Example: 1. Go to https://tatoeba.org/en 2. Search -Tom. 3. Get error message.

Expected behavior When searched a word with - prefix, all the sentence excluding that word should be provided as search result. Example: When a user searches -Tom, all sentences excluding the word Tom should come as search result.

vinkaks commented 1 year ago

Underlying error is a Sphinx error

query error: query is non-computable (single NOT operator)"

Error is due to how Sphinx search works. Sphinx needs to get a list of results from which it can then remove the items matching the NOT

ckjpn commented 1 year ago

@tahmid02016

See the Wiki.

How to find English sentences without "the", "a" or "an" https://en.wiki.tatoeba.org/articles/show/text-search#how-to-find-english-sentences-without-%22the%22,-%22a%22-o

This explains how you can do what you want to do

tahmid02016 commented 1 year ago

@ckjpn, I know the wiki page states a hack to bypass the error.

If you are determined to get as many results as possible, you can search for words that start with any letter of the alphabet, after putting a minus before each word that you do not want (though this query will take a long time): -the -a -an a|b|c|d|e|f|g|h|i|j|k|l|m|n|o|p|q|r|s|t|u|v|w|x|y|z

However, this search query takes a lot of time to load.
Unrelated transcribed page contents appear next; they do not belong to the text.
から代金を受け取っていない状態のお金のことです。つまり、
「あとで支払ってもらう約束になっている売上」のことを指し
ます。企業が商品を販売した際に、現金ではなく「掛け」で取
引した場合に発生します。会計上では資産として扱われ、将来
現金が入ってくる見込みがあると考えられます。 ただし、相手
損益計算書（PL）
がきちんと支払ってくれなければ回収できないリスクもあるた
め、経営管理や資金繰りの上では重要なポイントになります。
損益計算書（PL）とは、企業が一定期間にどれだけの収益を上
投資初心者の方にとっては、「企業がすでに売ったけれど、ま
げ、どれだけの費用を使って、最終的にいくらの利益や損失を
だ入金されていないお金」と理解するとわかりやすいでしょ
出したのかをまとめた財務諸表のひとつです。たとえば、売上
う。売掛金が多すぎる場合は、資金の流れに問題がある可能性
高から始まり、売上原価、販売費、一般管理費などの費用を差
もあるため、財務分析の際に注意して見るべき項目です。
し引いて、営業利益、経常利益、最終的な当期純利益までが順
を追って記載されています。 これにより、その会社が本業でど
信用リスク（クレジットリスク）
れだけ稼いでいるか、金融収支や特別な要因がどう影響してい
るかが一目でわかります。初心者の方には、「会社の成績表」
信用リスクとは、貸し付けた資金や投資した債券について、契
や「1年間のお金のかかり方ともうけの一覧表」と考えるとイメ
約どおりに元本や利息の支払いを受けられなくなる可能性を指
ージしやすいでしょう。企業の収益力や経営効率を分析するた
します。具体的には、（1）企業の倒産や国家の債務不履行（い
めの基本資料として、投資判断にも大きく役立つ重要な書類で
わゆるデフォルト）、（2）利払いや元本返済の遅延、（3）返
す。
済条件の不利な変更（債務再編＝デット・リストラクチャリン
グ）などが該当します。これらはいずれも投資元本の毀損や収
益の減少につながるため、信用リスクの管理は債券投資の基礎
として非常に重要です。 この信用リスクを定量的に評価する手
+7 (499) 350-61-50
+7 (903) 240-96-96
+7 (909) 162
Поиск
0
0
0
Beside that, It is not a great solution for other language that has quite a number lf letter in their alphabet. For example, Bangla has 50 letters, Thai has 72 letters and Khmer has 74 letters in their alphabet.

jiru commented 1 year ago

This is a limitation of the search engine Manticore. The rationale for disabling such queries is that they are very resource-intensive. In newer versions of Manticore, there is an option to unable them nonetheless, but may I ask if it is worth it? Searching for -Tom is certainly going to return an enormous amount of sentences, much more than the 1000 maximum browsable. Do you really need that much? What are you trying to achieve?

ckjpn commented 1 year ago

Note that Google Search doesn't allow the following either.

-Tom https://www.google.com/search?q=-Tom&

tahmid02016 commented 1 year ago

Closing this issue as will probably not be solved.

jiru commented 1 year ago

@tahmid02016 Sorry if my answer was a bit abrupt, I was just asking why because I wish I can help you solve this issue. But I cannot do so unless I know your intention, your original problem. Simply enabling "-Tom" searches is not much of an option because such query would take even more time than the mentioned hack and overload the server. But there may be other ways to solve the original problem that prompted you to open this issue. For example, if you are a developer wanting to work on a subset of the corpus that excludes all the Tom sentences, I can suggest another solution, to download the corpus as a CSV file and filter it.